The choice of final analysis test matters more than the choice of Wald versus score sizing in this grid. Wald and score sample sizes differ by at most four subjects, while the null rejection pattern changes materially when the test statistic changes.
The Wald test is mildly anti-conservative in several finite-sample scenarios. Across the grid, its empirical Type I error ranges from 0.0243 to 0.0316, and many Wald cells are above nominal beyond Monte Carlo error.
The score test provides better Type I protection. Its empirical Type I error ranges from 0.02 to 0.0264; no score-test cell is above nominal beyond Monte Carlo error, although several are conservatively below nominal.
Use the Zhu–Lakkis / Friede–Schmidli / Mutze Wald formula when the planned primary analysis is the Wald log-rate-ratio test. It is also a reasonable practical baseline when the planned primary analysis is the score test, because in this superiority grid Wald sizing gives the score test a small sample-size margin.
Move to the score-test workflow when Type I error preservation is the primary concern, especially for lower-information designs, high dispersion, event gaps, non-inferiority or super-superiority margins, or adaptive/group sequential settings. In that workflow, analyze and simulate with mutze_test(test_type = "score"), sim_gs_nbinom(test_type = "score"), or sim_ssr_nbinom(test_type = "score"); compare Wald and score sizing rather than assuming the two-variance score formula will automatically deliver nominal power.

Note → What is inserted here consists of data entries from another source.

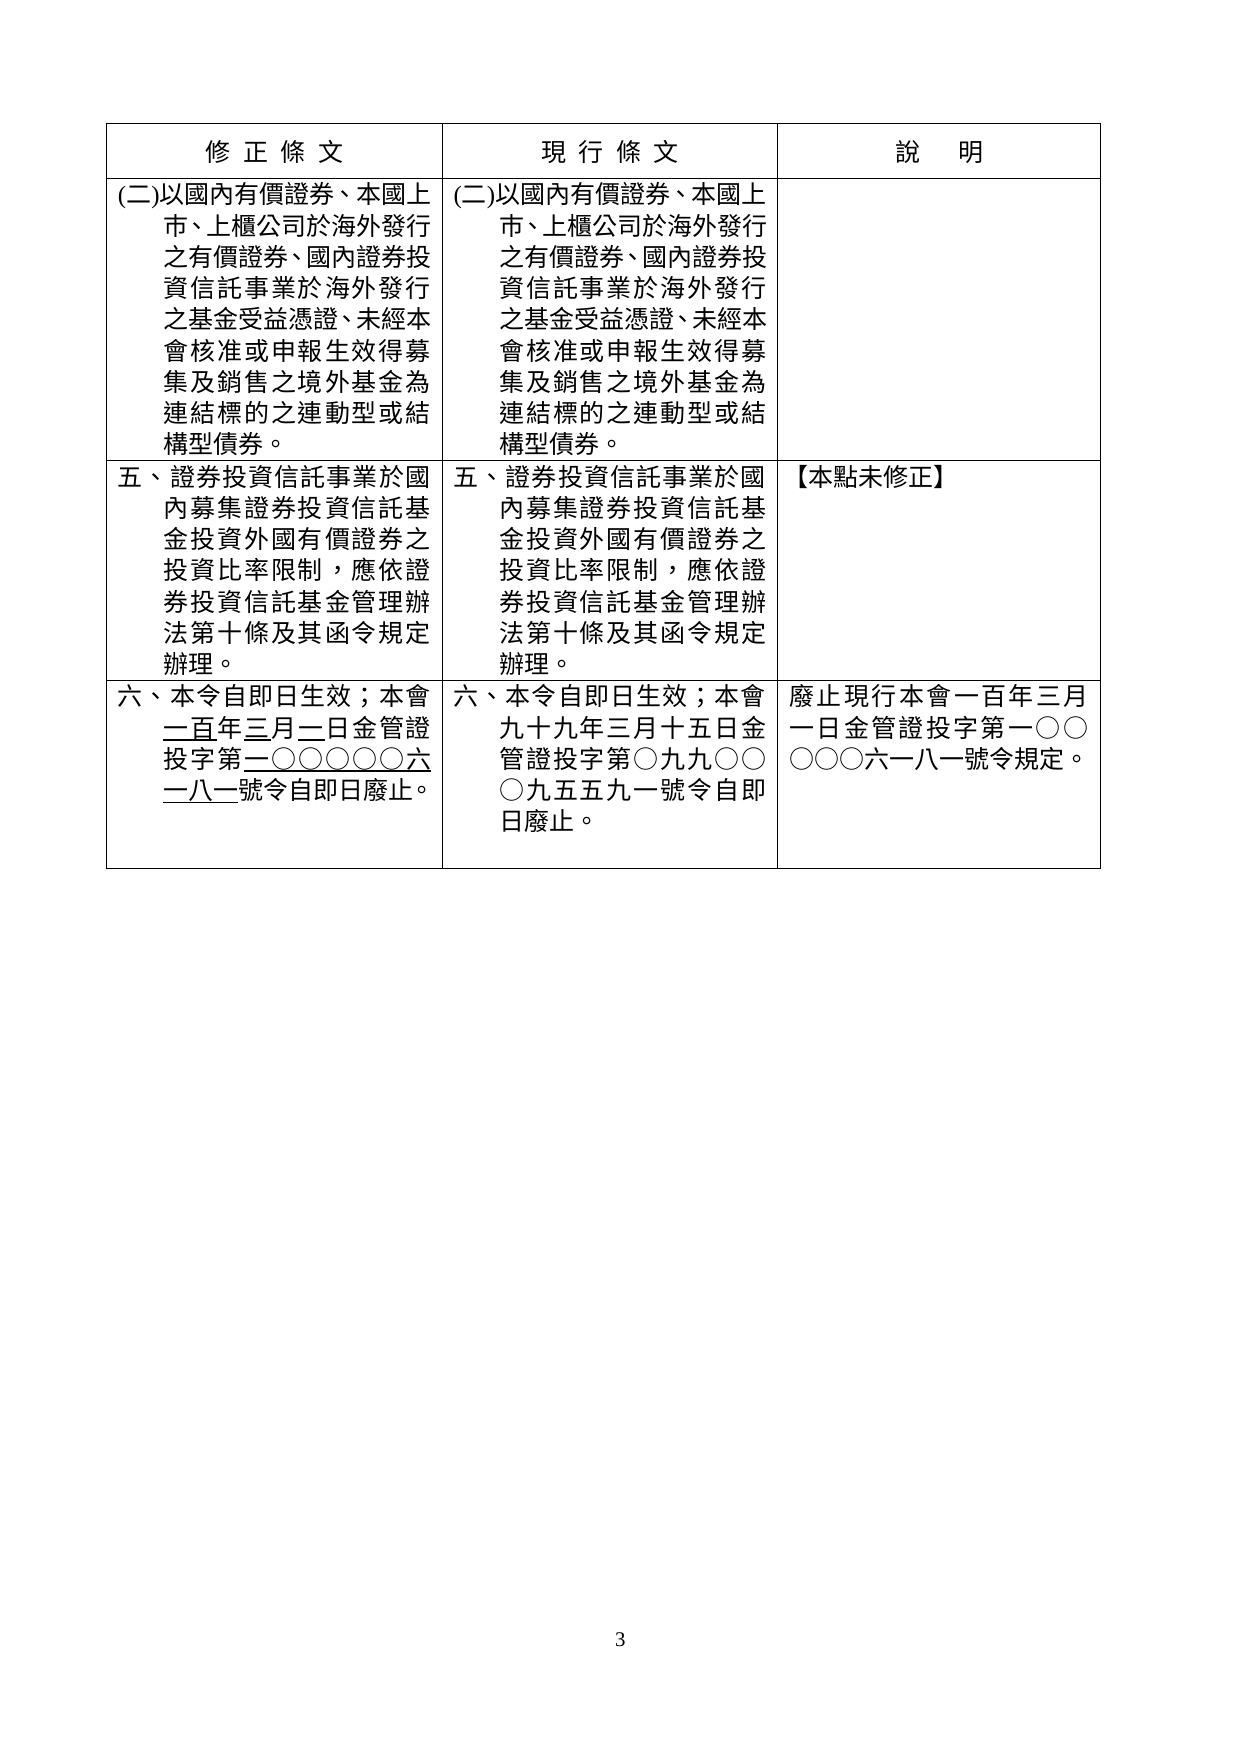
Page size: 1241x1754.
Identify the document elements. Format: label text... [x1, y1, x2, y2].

table_cell 六、本令自即日生效；本會一百年三月一日金管證投字第一○○○○○六一八一號令自即日廢止。 [107, 681, 442, 868]
table_cell 五、證券投資信託事業於國內募集證券投資信託基金投資外國有價證券之投資比率限制，應依證券投資信託基金管理辦法第十條及其函令規定辦理。 [443, 461, 777, 680]
table_cell 【本點未修正】 [778, 461, 1100, 680]
table_cell (二)以國內有價證券、本國上巿、上櫃公司於海外發行之有價證券、國內證券投資信託事業於海外發行之基金受益憑證、未經本會核准或申報生效得募集及銷售之境外基金為連結標的之連動型或結構型債券。 [443, 179, 777, 460]
table_header 說 明 [778, 124, 1100, 178]
table_cell 六、本令自即日生效；本會九十九年三月十五日金管證投字第○九九○○○九五五九一號令自即日廢止。 [443, 681, 777, 868]
table_cell [778, 179, 1100, 460]
table_header 現 行 條 文 [443, 124, 777, 178]
table_header 修 正 條 文 [107, 124, 442, 178]
table_cell 五、證券投資信託事業於國內募集證券投資信託基金投資外國有價證券之投資比率限制，應依證券投資信託基金管理辦法第十條及其函令規定辦理。 [107, 461, 442, 680]
table_cell (二)以國內有價證券、本國上巿、上櫃公司於海外發行之有價證券、國內證券投資信託事業於海外發行之基金受益憑證、未經本會核准或申報生效得募集及銷售之境外基金為連結標的之連動型或結構型債券。 [107, 179, 442, 460]
table_cell 廢止現行本會一百年三月一日金管證投字第一○○○○○六一八一號令規定。 [778, 681, 1100, 868]
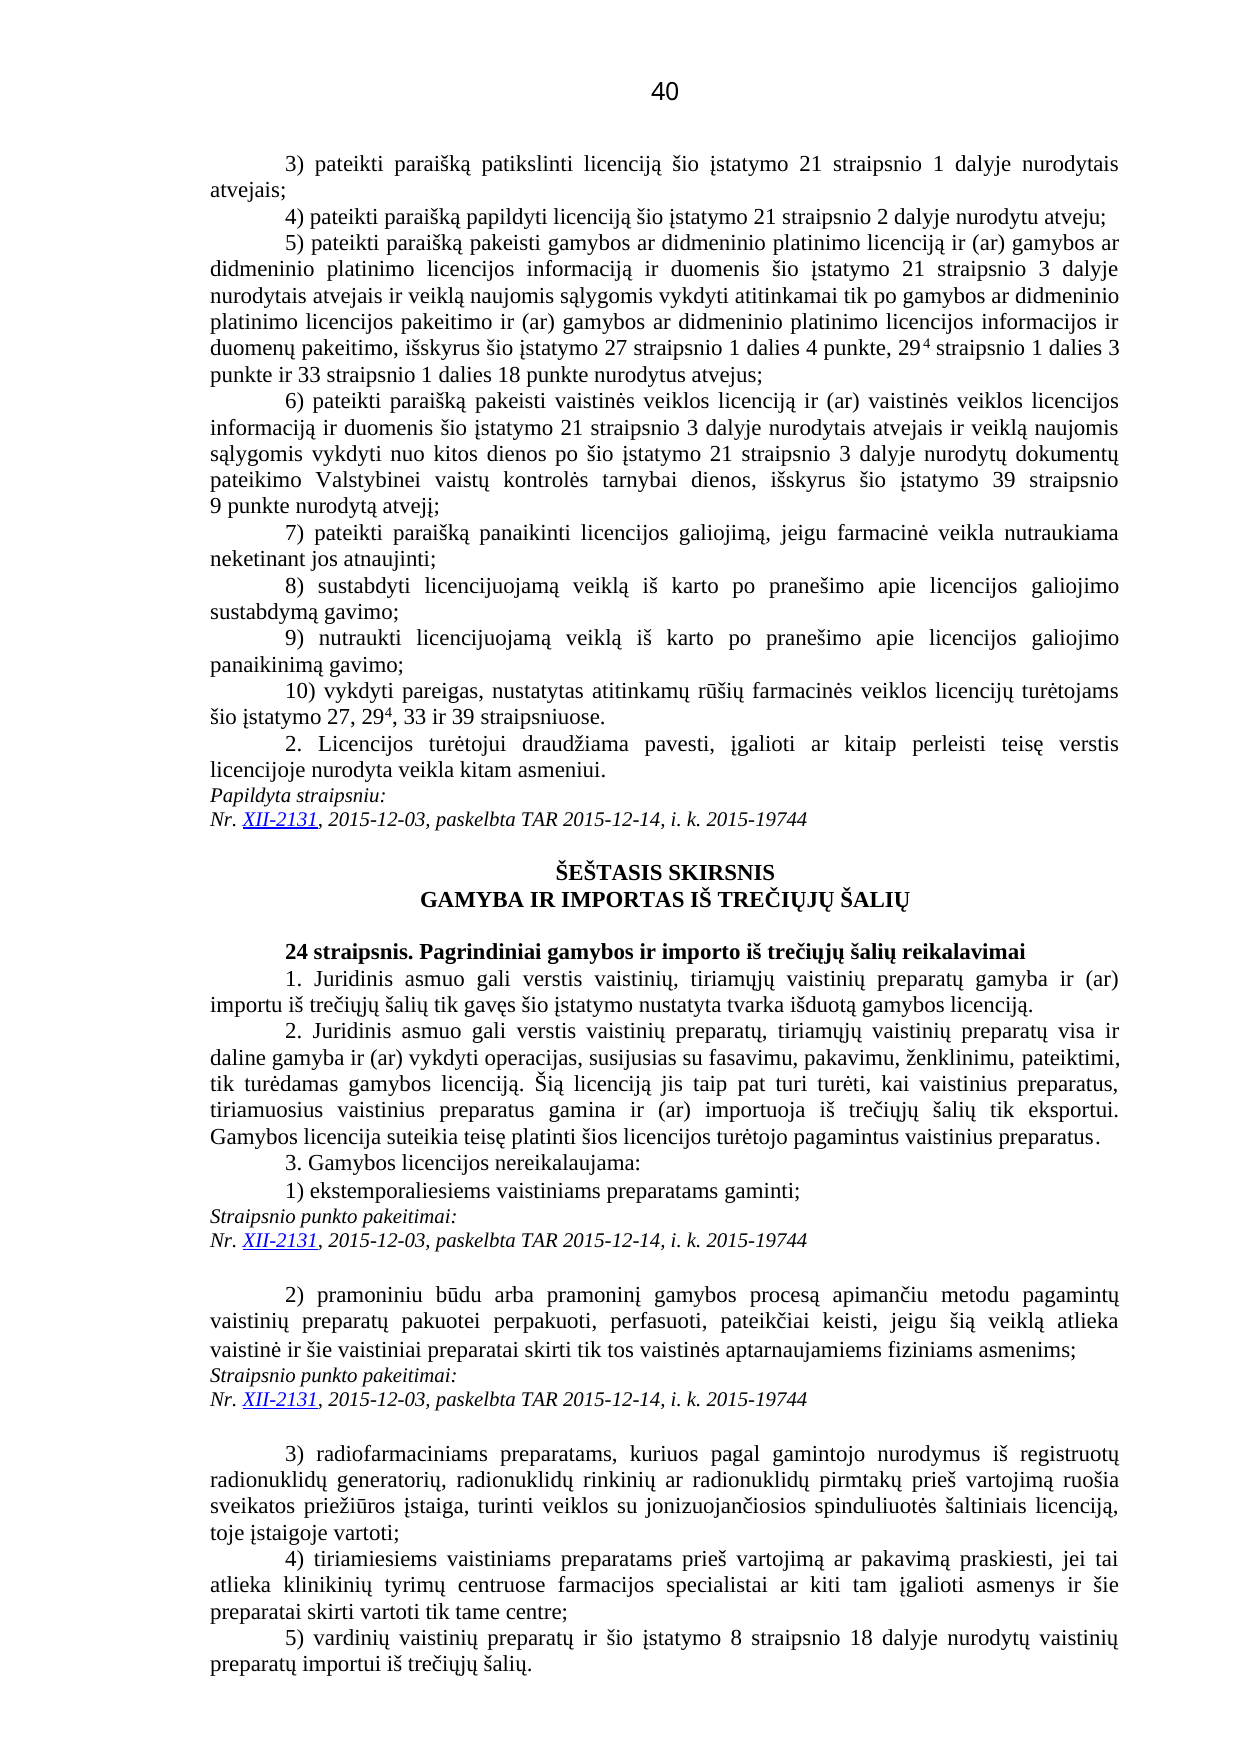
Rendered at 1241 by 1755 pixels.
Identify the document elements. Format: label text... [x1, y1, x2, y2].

text 5) vardinių vaistinių preparatų ir šio įstatymo 8 straipsnio 18 dalyje nurodytų vaistinių preparatų importui iš trečiųjų šalių. [210, 1624, 1120, 1677]
text 7) pateikti paraišką panaikinti licencijos galiojimą, jeigu farmacinė veikla nutraukiama neketinant jos atnaujinti; [210, 519, 1120, 572]
text 24 straipsnis. Pagrindiniai gamybos ir importo iš trečiųjų šalių reikalavimai [210, 938, 1120, 965]
text GAMYBA IR IMPORTAS IŠ TreČIŲJŲ ŠALIŲ [210, 886, 1120, 912]
text 1. Juridinis asmuo gali verstis vaistinių, tiriamųjų vaistinių preparatų gamyba ir (ar) importu iš trečiųjų šalių tik gavęs šio įstatymo nustatyta tvarka išduotą gamybos licenciją. [210, 965, 1120, 1017]
text Papildyta straipsniu: [210, 782, 1120, 807]
text Straipsnio punkto pakeitimai: [210, 1204, 1120, 1228]
text 3) pateikti paraišką patikslinti licenciją šio įstatymo 21 straipsnio 1 dalyje nurodytais atvejais; [210, 150, 1120, 203]
text Nr. XII-2131, 2015-12-03, paskelbta TAR 2015-12-14, i. k. 2015-19744 [210, 1228, 1120, 1252]
text 5) pateikti paraišką pakeisti gamybos ar didmeninio platinimo licenciją ir (ar) gamybos ar didmeninio platinimo licencijos informaciją ir duomenis šio įstatymo 21 straipsnio 3 dalyje nurodytais atvejais ir veiklą naujomis sąlygomis vykdyti atitinkamai tik po gamybos ar didmeninio platinimo licencijos pakeitimo ir (ar) gamybos ar didmeninio platinimo licencijos informacijos ir duomenų pakeitimo, išskyrus šio įstatymo 27 straipsnio 1 dalies 4 punkte, 294 straipsnio 1 dalies 3 punkte ir 33 straipsnio 1 dalies 18 punkte nurodytus atvejus; [210, 229, 1120, 387]
text 2. Juridinis asmuo gali verstis vaistinių preparatų, tiriamųjų vaistinių preparatų visa ir daline gamyba ir (ar) vykdyti operacijas, susijusias su fasavimu, pakavimu, ženklinimu, pateiktimi, tik turėdamas gamybos licenciją. Šią licenciją jis taip pat turi turėti, kai vaistinius preparatus, tiriamuosius vaistinius preparatus gamina ir (ar) importuoja iš trečiųjų šalių tik eksportui. Gamybos licencija suteikia teisę platinti šios licencijos turėtojo pagamintus vaistinius preparatus. [210, 1017, 1120, 1149]
text 3) radiofarmaciniams preparatams, kuriuos pagal gamintojo nurodymus iš registruotų radionuklidų generatorių, radionuklidų rinkinių ar radionuklidų pirmtakų prieš vartojimą ruošia sveikatos priežiūros įstaiga, turinti veiklos su jonizuojančiosios spinduliuotės šaltiniais licenciją, toje įstaigoje vartoti; [210, 1439, 1120, 1545]
text 6) pateikti paraišką pakeisti vaistinės veiklos licenciją ir (ar) vaistinės veiklos licencijos informaciją ir duomenis šio įstatymo 21 straipsnio 3 dalyje nurodytais atvejais ir veiklą naujomis sąlygomis vykdyti nuo kitos dienos po šio įstatymo 21 straipsnio 3 dalyje nurodytų dokumentų pateikimo Valstybinei vaistų kontrolės tarnybai dienos, išskyrus šio įstatymo 39 straipsnio 9 punkte nurodytą atvejį; [210, 387, 1120, 519]
text 2. Licencijos turėtojui draudžiama pavesti, įgalioti ar kitaip perleisti teisę verstis licencijoje nurodyta veikla kitam asmeniui. [210, 730, 1120, 782]
text 9) nutraukti licencijuojamą veiklą iš karto po pranešimo apie licencijos galiojimo panaikinimą gavimo; [210, 624, 1120, 677]
text 4) tiriamiesiems vaistiniams preparatams prieš vartojimą ar pakavimą praskiesti, jei tai atlieka klinikinių tyrimų centruose farmacijos specialistai ar kiti tam įgalioti asmenys ir šie preparatai skirti vartoti tik tame centre; [210, 1545, 1120, 1624]
text 3. Gamybos licencijos nereikalaujama: [210, 1149, 1120, 1176]
text Straipsnio punkto pakeitimai: [210, 1363, 1120, 1387]
text 2) pramoniniu būdu arba pramoninį gamybos procesą apimančiu metodu pagamintų vaistinių preparatų pakuotei perpakuoti, perfasuoti, pateikčiai keisti, jeigu šią veiklą atlieka vaistinė ir šie vaistiniai preparatai skirti tik tos vaistinės aptarnaujamiems fiziniams asmenims; [210, 1281, 1120, 1363]
text 10) vykdyti pareigas, nustatytas atitinkamų rūšių farmacinės veiklos licencijų turėtojams šio įstatymo 27, 294, 33 ir 39 straipsniuose. [210, 677, 1120, 730]
text 1) ekstemporaliesiems vaistiniams preparatams gaminti; [210, 1176, 1120, 1204]
text ŠEŠTASIS skIRSNIS [210, 859, 1120, 886]
text Nr. XII-2131, 2015-12-03, paskelbta TAR 2015-12-14, i. k. 2015-19744 [210, 1387, 1120, 1411]
text 4) pateikti paraišką papildyti licenciją šio įstatymo 21 straipsnio 2 dalyje nurodytu atveju; [210, 203, 1120, 229]
text 8) sustabdyti licencijuojamą veiklą iš karto po pranešimo apie licencijos galiojimo sustabdymą gavimo; [210, 572, 1120, 624]
text Nr. XII-2131, 2015-12-03, paskelbta TAR 2015-12-14, i. k. 2015-19744 [210, 807, 1120, 831]
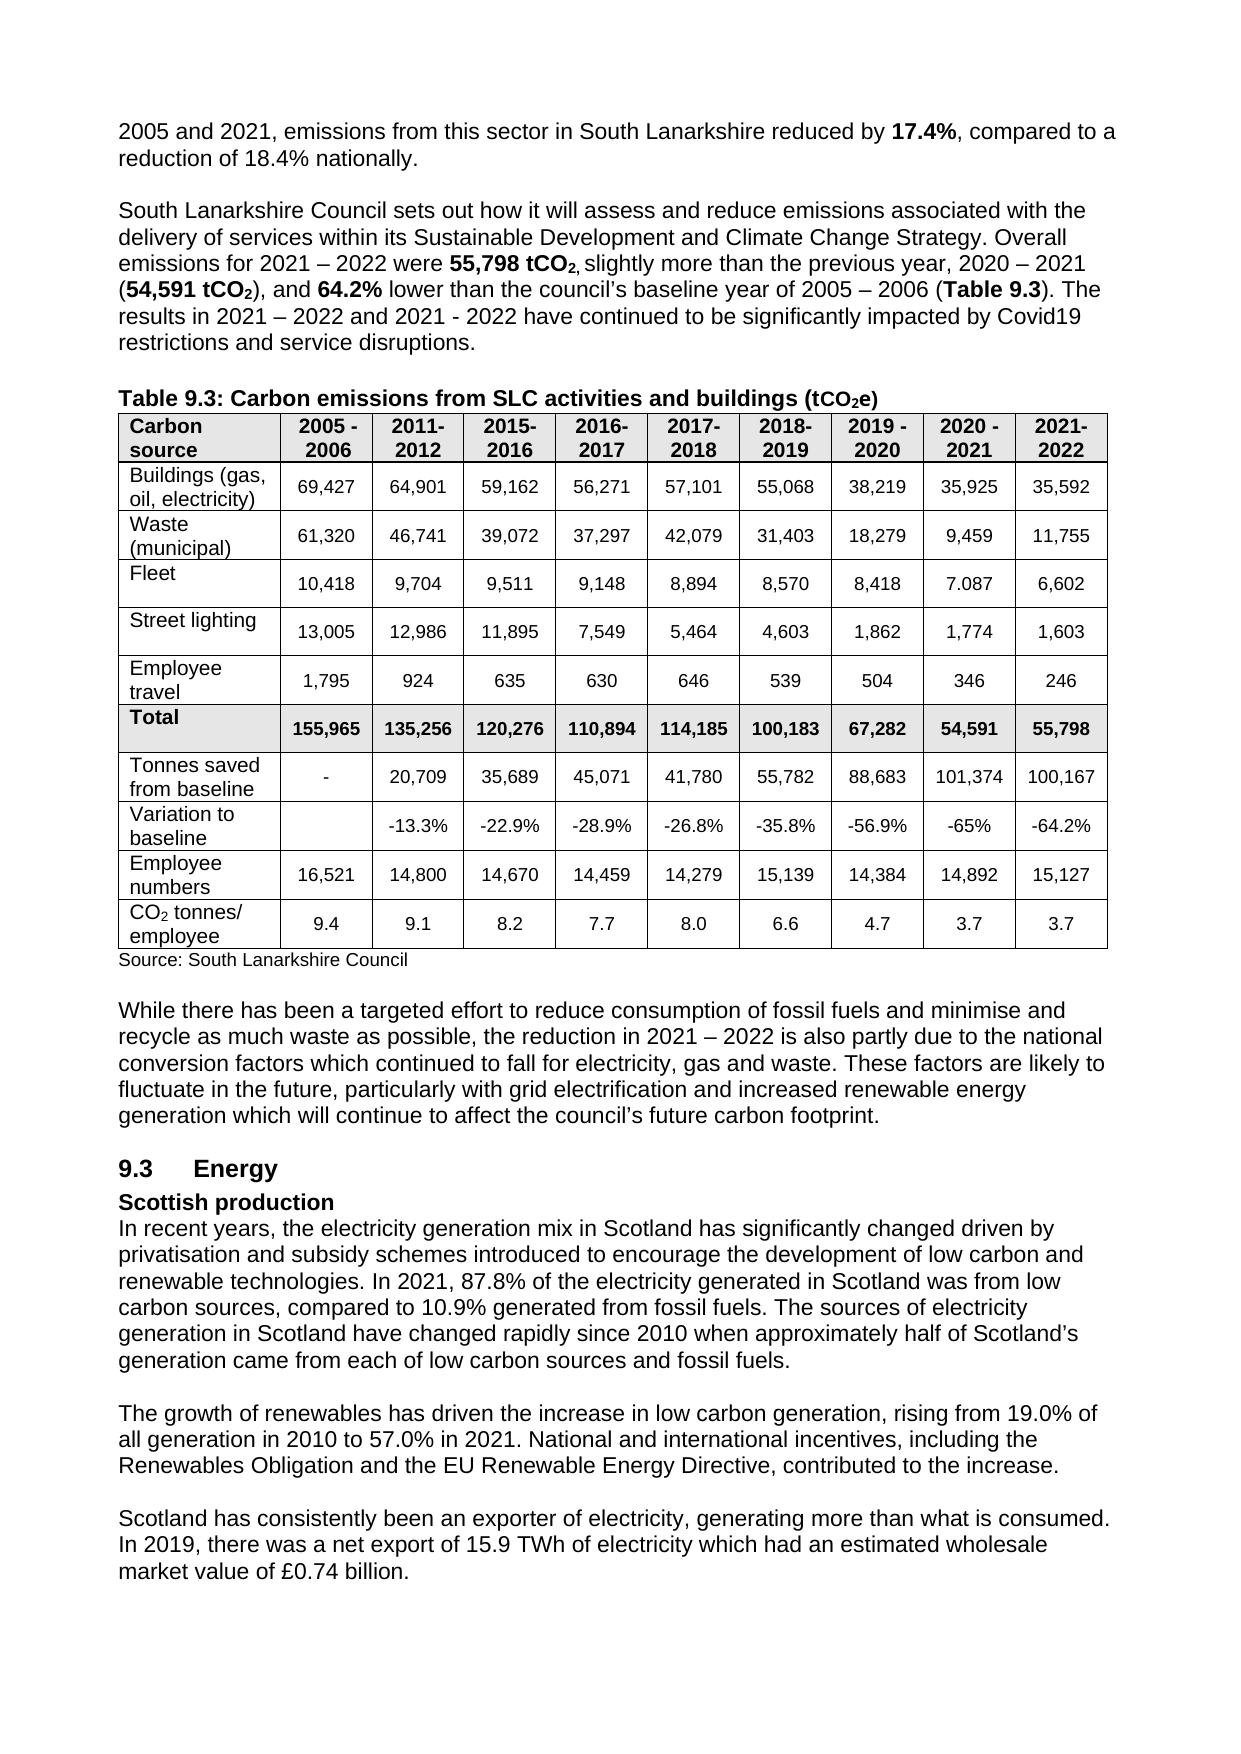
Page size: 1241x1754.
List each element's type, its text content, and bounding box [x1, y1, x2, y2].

table_header Carbon source [119, 414, 280, 461]
table_cell 346 [924, 656, 1015, 704]
table_cell Waste (municipal) [119, 511, 280, 559]
table_cell 7.7 [556, 900, 647, 948]
table_cell 539 [740, 656, 831, 704]
table_cell 155,965 [281, 705, 372, 752]
table_cell 1,795 [281, 656, 372, 704]
table_cell Total [119, 705, 280, 752]
table_cell 16,521 [281, 851, 372, 899]
table_cell 4,603 [740, 608, 831, 655]
table_cell 46,741 [373, 511, 463, 559]
table_cell -65% [924, 802, 1015, 850]
table_cell 1,862 [832, 608, 923, 655]
table_cell 630 [556, 656, 647, 704]
table_cell [281, 802, 372, 850]
table_cell 6,602 [1016, 560, 1107, 607]
table_cell 12,986 [373, 608, 463, 655]
table_cell 20,709 [373, 753, 463, 801]
table_cell 14,279 [648, 851, 739, 899]
table_header 2021-2022 [1016, 414, 1107, 461]
table_cell 8,894 [648, 560, 739, 607]
text In recent years, the electricity generation mix in Scotland has significantly changed driven by privatisation and subsidy schemes introduced to encourage the development of low carbon and renewable technologies. In 2021, 87.8% of the electricity generated in Scotland was from low carbon sources, compared to 10.9% generated from fossil fuels. The sources of electricity generation in Scotland have changed rapidly since 2010 when approximately half of Scotland’s generation came from each of low carbon sources and fossil fuels. [118, 1215, 1122, 1373]
table_cell 15,139 [740, 851, 831, 899]
table_cell 646 [648, 656, 739, 704]
table_cell 14,670 [464, 851, 555, 899]
table_cell 37,297 [556, 511, 647, 559]
table_cell 924 [373, 656, 463, 704]
table_cell 5,464 [648, 608, 739, 655]
table_cell 100,183 [740, 705, 831, 752]
table_cell 3.7 [924, 900, 1015, 948]
table_cell 4.7 [832, 900, 923, 948]
table_cell 11,755 [1016, 511, 1107, 559]
table_cell 88,683 [832, 753, 923, 801]
table_cell 67,282 [832, 705, 923, 752]
table_cell 31,403 [740, 511, 831, 559]
table_cell -28.9% [556, 802, 647, 850]
table_cell 135,256 [373, 705, 463, 752]
table_cell 15,127 [1016, 851, 1107, 899]
table_cell 10,418 [281, 560, 372, 607]
table_cell 57,101 [648, 463, 739, 510]
table_cell 42,079 [648, 511, 739, 559]
table_header 2005 - 2006 [281, 414, 372, 461]
table_cell 110,894 [556, 705, 647, 752]
table_cell Variation to baseline [119, 802, 280, 850]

Score-test power is slightly conservative in this grid. If the score test is the planned primary analysis, verify power by simulation and consider retaining Wald sizing, increasing the target power, or adding a modest information margin before finalizing the protocol.